In October 1993, Love, Erlandson, bassist Kristen Pfaff and drummer Patty Schemel began recording their future magnum opus at Triclops Sound in Marietta, Georgia. The stories Love was telling on Live Through This were born of a new phase of life riddled with the horrors of the spotlight, ridicule and motherhood. It’s not that there wasn’t pain already baked in—she more than proved that with the darkness that poured from her pen on Pretty on the Inside, with its unflinching depictions of sex, self-hatred and violence. With Love, a lot of the time there isn’t much left up to interpretation. She paints a gruesome scene with her language and her barbed-wire singing. The landscape of Hole songs smack you upside the head with a grim reality. On
Unfortunately, her tie to rock ‘n’ roll’s Clinton-era savior would lead to another tragedy in the line of traumas she had already lived through. When Kurt Cobain died by suicide only mere days before the release of Live Through This in April 1994, a moment of triumph became marred by devastating personal loss. Her chance to tell her side of the story that the public had created themselves was quickly overshadowed by Cobain’s untimely death, which lingered in the background of their shared life together—as suicide doesn’t happen all at once, arriving as a side-effect of a slow decay that leaves you with nothing.
Love even said it herself: “I lived with someone who said every day that he was going to kill himself, […] and that resulted in a lot of hysteria on my part.” She quickly became Courtney Love: Kurt Cobain’s widow instead of Courtney Love: badass, Platinum-selling rockstar. Even with its massive success, Live Through This remained eclipsed under the enormous weight of Cobain’s passing. But now, 30 years later, the album remains a testament of Love unapologetically giving us a piece of her mind and perspective, and while Kurt was a huge part of her life, she refused to be defined by him—in marriage and in widowhood.

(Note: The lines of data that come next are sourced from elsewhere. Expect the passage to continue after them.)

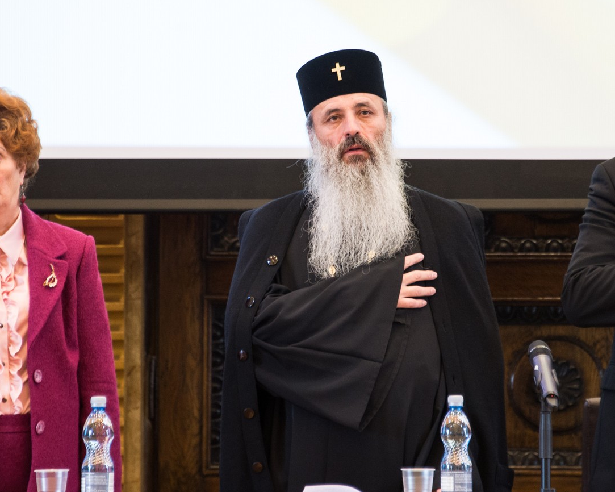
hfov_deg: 4.7
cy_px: 207
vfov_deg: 3.7
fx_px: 7552
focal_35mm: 415
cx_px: 350
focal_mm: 250
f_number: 5.6
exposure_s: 1/25
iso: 1600
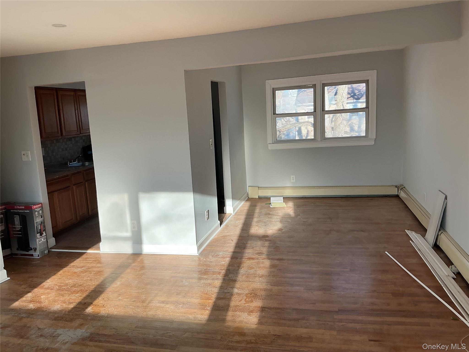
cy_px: 176
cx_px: 234
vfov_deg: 48.2
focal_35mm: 29
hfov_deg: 61.7
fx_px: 393
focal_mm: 3
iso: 25
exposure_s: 1/333
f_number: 1.8
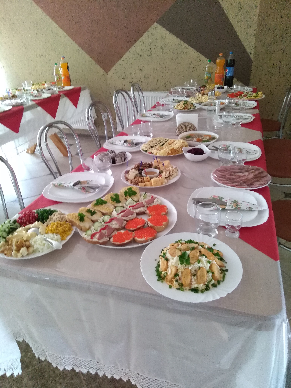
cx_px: 146
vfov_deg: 67.3
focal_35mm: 26
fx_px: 291
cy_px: 194
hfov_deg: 53.1
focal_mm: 3.46
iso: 876
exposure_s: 1/14.3
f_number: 2.2
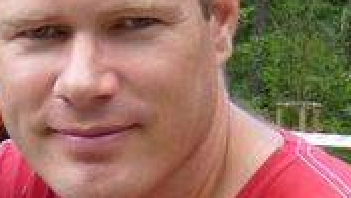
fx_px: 2104
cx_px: -246
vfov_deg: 5.4
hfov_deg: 9.2
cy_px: 226
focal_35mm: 226
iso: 100
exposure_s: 1/60
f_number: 3.9
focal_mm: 8
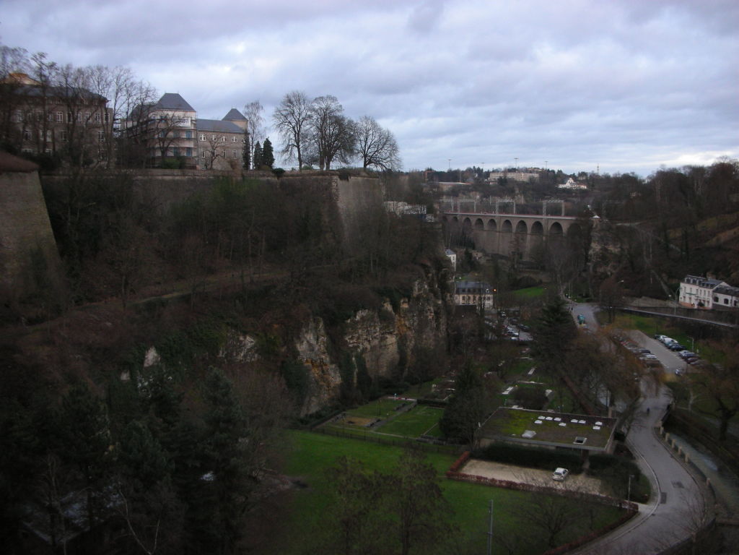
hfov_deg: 52.6
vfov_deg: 40.7
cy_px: 278
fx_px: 747
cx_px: 370
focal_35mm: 35
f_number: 3
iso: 123
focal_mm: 5.8
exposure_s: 1/60.1
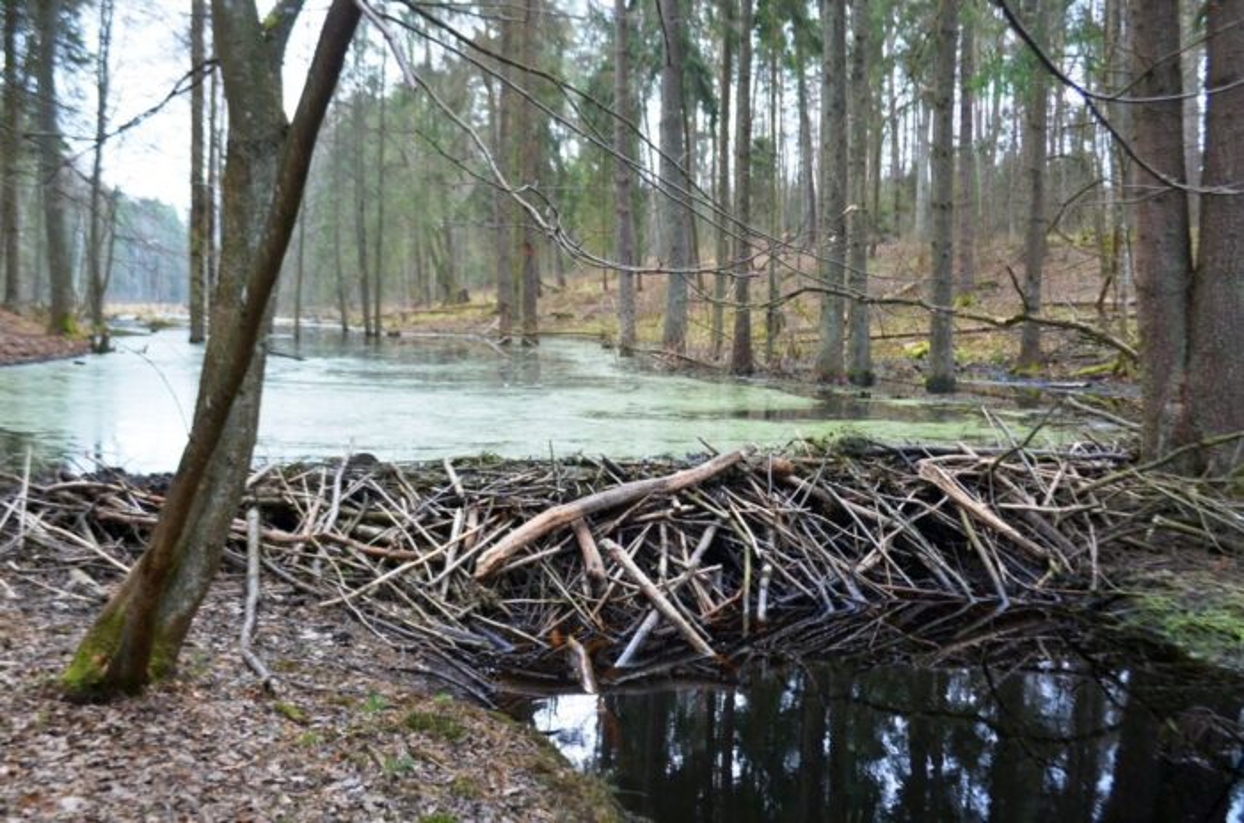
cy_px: 412
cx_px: 622
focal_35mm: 36
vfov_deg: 36.7
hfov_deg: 53.2
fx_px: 1241
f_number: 5.6
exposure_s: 1/125
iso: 360
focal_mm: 24
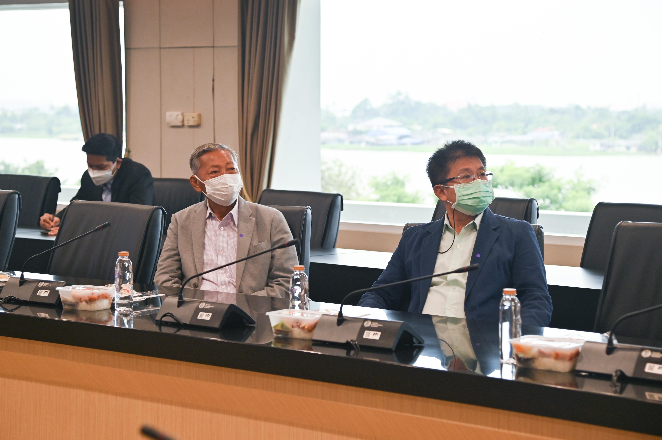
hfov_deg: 24.5
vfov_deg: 16.4
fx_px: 1525
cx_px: 319
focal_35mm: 83
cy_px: 215
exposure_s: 1/80
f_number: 4.5
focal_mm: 70
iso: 200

With a cover inspired by another underestimated complex female character, Carrie White, Love told us who she was even if people weren’t ready to listen. Like many autres of the female experience before her, Love’s lyricism drips with misery—anthems for the girls who lost their innocence too young and became doomed to continue living in a world that couldn’t hold them. Live Through This is a Dorian Gray-esque portrait of womanhood, showing how ugly it can genuinely be. The album kicks off this new softer sound with a melodic riff and a vocal delivery from Love that is surprisingly delicate—before it all rips open into her characteristically monstrous growl, spitting: “Go on, take everything / Take everything, I want you to,” daring the world to try and destroy her because she knows she can take it. “Yeah, I’m the one with no soul / One above and one below.”